> **QUOTED PASSAGE**:

=======

Prime City and Champion Gaming Provide Update Regarding Proposed Reverse Takeover

November 03, 2021 4:39 PM EDT | Source: Champion Gaming Group Inc.

Toronto, Ontario--(Newsfile Corp. - November 3, 2021) - Prime City One Capital Corp. (TSXV: PMO.H) ("Prime City" or the "Company") and Champion Gaming Inc. ("Champion") are pleased to announce that, further to its press release dated September 8, 2021 and in connection with the proposed reverse take-over of the Company by Champion (the "Transaction"), Champion has closed the second tranche of its previously announced non-brokered private placement (the "Champion Private Placement") through the issuance of 400,000 common shares (each, a "Common Share") at a price of $0.25 per Common Share for aggregate gross proceeds of $100,000.

Together with the first tranche of the Champion Private Placement, Champion issued a total of 18,870,000 Common Shares for aggregate gross proceeds of $4,717,500. The net proceeds of the Champion Private Placement are expected to be used in connection with the Transaction, its previously announced EdjSports Acquisition and for working capital and general corporate purposes.

For further information, please contact:
Prime City Capital Corp.
Cameron Wickham
Chief Executive Officer
T: (905) 330-1602
E: wickham.cameron@gmail.com

Champion Gaming Inc.
Ken Hershman
Chief Executive Officer
T: (917) 768-5010
E: ken@championgaming.com

Forward-looking Statements

The information in this news release includes certain information and statements about management's view of future events, expectations, plans and prospects that constitute forward-looking statements. These statements are based upon assumptions that are subject to significant risks and uncertainties. Because of these risks and uncertainties and as a result of a variety of factors, the actual results, expectations, achievements or performance may differ materially from those anticipated and indicated by these forward-looking statements. Forward-looking statements in this news release include, but are not limited to, the intention to complete the Transaction. Any number of factors could cause actual results to differ materially from these forward-looking statements as well as future results. Although the Company believes that the expectations reflected in forward-looking statements are reasonable, it can give no assurance that the expectations of any forward-looking statements will prove to be correct, or that the Transaction will be completed as proposed or at all. Except as required by law, the Company disclaims any intention and assumes no obligation to update or revise any forward-looking statements to reflect actual results, whether as a result of new information, future events, changes in assumptions, changes in factors affecting such forward-looking statements or otherwise.

Completion of the Transaction is subject to a number of conditions, including but not limited to, TSX-V acceptance. There can be no assurance that the Transaction will be completed as proposed or at all. Investors are cautioned that, except as disclosed in the management information circular or filing statement to be prepared in connection with the Transaction, any information released or received with respect to the Transaction may not be accurate or complete and should not be relied upon. The TSX-V has in no way passed upon the merits of the proposed Transaction and has neither approved nor disapproved the contents of this news release.

Neither the TSX-V nor its Regulation Services Provider (as that term is defined in the policies of the TSX-V) accepts responsibility for the adequacy or accuracy of this news release.

NOT FOR DISTRIBUTION TO U.S. NEWSWIRE SERVICES OR FOR DISSEMINATION IN THE UNITED STATES.

=======

Data records

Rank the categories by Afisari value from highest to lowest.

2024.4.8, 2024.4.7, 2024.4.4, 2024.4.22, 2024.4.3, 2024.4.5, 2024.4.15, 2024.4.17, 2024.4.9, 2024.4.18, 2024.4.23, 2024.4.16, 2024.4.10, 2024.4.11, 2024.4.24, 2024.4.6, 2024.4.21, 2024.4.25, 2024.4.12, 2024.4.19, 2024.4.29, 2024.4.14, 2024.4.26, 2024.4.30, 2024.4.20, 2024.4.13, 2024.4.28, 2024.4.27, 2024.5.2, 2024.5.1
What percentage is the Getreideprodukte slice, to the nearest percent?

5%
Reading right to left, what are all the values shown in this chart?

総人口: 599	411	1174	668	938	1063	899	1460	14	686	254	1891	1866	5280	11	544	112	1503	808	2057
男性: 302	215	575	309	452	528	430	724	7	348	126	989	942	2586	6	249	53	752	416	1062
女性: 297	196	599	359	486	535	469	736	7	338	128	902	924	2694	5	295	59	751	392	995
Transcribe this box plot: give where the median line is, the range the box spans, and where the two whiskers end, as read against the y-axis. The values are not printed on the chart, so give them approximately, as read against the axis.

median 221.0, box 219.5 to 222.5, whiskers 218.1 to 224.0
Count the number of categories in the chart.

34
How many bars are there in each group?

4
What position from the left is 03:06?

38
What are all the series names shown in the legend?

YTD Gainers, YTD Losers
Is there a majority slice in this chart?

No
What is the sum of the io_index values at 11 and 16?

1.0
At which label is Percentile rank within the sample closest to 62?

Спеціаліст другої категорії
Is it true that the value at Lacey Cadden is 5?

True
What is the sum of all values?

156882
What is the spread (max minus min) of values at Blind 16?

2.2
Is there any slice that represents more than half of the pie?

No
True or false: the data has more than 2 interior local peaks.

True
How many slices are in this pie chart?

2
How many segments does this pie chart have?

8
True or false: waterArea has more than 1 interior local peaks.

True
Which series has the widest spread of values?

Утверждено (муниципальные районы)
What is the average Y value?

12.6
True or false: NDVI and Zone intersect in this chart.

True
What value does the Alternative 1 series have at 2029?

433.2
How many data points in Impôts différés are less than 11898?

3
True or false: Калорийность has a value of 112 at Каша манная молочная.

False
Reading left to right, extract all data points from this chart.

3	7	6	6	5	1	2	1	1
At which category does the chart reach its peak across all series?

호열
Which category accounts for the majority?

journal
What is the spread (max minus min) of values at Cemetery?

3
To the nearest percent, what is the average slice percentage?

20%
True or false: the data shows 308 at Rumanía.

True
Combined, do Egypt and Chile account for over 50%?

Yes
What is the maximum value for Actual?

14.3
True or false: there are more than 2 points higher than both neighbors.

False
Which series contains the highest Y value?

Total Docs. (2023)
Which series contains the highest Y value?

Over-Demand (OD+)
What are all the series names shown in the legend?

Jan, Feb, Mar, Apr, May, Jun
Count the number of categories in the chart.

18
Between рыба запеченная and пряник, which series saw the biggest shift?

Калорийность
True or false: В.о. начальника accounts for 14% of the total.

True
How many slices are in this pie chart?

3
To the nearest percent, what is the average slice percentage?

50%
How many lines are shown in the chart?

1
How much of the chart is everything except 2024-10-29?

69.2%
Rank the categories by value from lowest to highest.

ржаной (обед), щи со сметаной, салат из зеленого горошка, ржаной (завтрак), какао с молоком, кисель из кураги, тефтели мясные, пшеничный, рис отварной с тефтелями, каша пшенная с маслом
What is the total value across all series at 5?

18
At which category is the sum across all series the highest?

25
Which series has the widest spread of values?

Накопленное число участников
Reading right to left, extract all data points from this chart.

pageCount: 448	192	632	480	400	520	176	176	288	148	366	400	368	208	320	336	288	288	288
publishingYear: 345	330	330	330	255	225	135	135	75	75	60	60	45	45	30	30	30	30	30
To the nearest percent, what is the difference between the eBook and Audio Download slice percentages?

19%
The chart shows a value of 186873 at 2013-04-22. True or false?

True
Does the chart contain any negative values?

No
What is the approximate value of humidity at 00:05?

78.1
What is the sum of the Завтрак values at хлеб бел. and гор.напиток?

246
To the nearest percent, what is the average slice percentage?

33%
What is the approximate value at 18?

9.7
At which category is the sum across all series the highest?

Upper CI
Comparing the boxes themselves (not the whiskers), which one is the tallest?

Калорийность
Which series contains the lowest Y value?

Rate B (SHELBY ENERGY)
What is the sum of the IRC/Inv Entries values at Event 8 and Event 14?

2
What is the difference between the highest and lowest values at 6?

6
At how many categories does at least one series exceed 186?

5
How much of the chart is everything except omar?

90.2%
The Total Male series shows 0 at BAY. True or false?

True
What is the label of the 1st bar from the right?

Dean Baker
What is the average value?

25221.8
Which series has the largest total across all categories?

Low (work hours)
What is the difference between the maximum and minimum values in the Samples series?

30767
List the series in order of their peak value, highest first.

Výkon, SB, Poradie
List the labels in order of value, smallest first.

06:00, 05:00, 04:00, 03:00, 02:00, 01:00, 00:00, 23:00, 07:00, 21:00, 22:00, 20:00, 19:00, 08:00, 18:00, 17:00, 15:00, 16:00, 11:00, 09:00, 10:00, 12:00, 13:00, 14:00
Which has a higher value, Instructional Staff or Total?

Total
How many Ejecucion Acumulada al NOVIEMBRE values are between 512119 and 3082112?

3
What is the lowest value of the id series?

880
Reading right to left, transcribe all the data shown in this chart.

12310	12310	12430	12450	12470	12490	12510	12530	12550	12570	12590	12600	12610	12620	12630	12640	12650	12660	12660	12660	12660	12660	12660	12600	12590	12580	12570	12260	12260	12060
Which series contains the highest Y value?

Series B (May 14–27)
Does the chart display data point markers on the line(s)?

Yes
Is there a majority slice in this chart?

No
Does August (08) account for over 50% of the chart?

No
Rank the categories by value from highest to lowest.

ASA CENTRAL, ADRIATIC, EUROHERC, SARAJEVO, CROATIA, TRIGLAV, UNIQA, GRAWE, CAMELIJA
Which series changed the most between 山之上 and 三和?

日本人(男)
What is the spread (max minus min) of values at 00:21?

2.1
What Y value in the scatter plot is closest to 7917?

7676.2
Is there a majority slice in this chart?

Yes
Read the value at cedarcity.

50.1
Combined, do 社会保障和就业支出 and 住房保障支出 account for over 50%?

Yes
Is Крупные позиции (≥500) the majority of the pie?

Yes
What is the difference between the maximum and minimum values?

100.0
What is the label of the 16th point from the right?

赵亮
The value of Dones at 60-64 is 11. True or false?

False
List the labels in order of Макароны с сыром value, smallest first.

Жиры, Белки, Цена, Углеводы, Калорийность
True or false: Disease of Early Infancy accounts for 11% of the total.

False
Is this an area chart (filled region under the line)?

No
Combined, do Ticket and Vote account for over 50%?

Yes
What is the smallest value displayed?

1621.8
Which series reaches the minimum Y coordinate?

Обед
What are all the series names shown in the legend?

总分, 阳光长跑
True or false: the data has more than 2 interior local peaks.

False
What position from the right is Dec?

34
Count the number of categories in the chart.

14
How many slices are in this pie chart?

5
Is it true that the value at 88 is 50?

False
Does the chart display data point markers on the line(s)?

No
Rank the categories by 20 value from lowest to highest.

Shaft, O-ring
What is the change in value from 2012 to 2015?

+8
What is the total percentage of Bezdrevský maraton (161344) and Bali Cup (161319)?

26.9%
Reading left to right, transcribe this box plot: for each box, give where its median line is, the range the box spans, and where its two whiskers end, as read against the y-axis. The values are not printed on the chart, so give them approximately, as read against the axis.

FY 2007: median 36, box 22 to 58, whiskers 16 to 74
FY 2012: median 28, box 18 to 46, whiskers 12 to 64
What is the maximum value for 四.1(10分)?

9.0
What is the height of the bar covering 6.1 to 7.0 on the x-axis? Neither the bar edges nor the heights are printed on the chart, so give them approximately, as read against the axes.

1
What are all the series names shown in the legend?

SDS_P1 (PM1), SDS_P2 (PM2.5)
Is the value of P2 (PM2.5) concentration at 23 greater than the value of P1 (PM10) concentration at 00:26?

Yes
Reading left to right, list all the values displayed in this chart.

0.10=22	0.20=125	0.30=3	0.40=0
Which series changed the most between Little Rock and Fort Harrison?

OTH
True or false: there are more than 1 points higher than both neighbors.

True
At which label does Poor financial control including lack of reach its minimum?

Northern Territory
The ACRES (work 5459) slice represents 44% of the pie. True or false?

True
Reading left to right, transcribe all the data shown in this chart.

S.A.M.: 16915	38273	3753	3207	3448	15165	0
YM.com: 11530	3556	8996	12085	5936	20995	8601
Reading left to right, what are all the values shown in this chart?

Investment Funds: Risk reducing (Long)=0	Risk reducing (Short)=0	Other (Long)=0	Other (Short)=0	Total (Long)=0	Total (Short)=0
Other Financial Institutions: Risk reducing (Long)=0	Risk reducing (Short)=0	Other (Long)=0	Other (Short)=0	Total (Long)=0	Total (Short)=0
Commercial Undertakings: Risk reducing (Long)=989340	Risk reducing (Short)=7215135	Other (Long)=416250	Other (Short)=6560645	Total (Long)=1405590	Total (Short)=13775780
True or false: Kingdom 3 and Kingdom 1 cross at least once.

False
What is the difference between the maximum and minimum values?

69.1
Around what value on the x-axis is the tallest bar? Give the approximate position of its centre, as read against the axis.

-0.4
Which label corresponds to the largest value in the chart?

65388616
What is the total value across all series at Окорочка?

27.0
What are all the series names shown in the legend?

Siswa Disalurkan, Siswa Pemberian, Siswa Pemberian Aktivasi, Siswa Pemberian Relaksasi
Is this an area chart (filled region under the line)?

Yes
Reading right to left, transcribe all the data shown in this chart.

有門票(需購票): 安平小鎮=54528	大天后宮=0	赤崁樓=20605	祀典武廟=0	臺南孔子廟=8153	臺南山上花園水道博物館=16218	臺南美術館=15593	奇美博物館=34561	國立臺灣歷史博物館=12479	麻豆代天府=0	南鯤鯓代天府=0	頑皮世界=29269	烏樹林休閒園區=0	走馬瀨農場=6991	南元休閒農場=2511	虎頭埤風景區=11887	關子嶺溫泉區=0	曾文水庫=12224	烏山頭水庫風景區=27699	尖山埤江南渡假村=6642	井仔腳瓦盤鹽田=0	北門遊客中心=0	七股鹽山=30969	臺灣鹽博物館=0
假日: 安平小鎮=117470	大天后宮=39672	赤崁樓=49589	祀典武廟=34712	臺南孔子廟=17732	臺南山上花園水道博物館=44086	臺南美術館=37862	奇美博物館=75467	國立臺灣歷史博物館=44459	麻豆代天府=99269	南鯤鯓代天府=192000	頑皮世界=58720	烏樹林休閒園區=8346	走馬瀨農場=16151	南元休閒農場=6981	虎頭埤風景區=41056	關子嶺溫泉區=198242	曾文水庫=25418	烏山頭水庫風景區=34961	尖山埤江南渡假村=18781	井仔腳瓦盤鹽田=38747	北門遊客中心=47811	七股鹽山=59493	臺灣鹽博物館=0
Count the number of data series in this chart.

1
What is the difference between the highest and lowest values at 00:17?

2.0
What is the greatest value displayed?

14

=======

> **WHAT IS BEING ASKED**:
Answer these questions using the news release about the Prime City and Champion transaction.
(a) At what price per Common Share did Champion close the second tranche of its private placement?
(b) How many Common Shares did Champion issue in total across both tranches?
(c) Whose acceptance is named as one of the conditions for completing the Transaction?
Answer from the news release alone, without drawing on the items.

> **COMPLETED EXERCISE**:
(a) $0.25 per Common Share
(b) 18,870,000 Common Shares
(c) The TSX-V's acceptance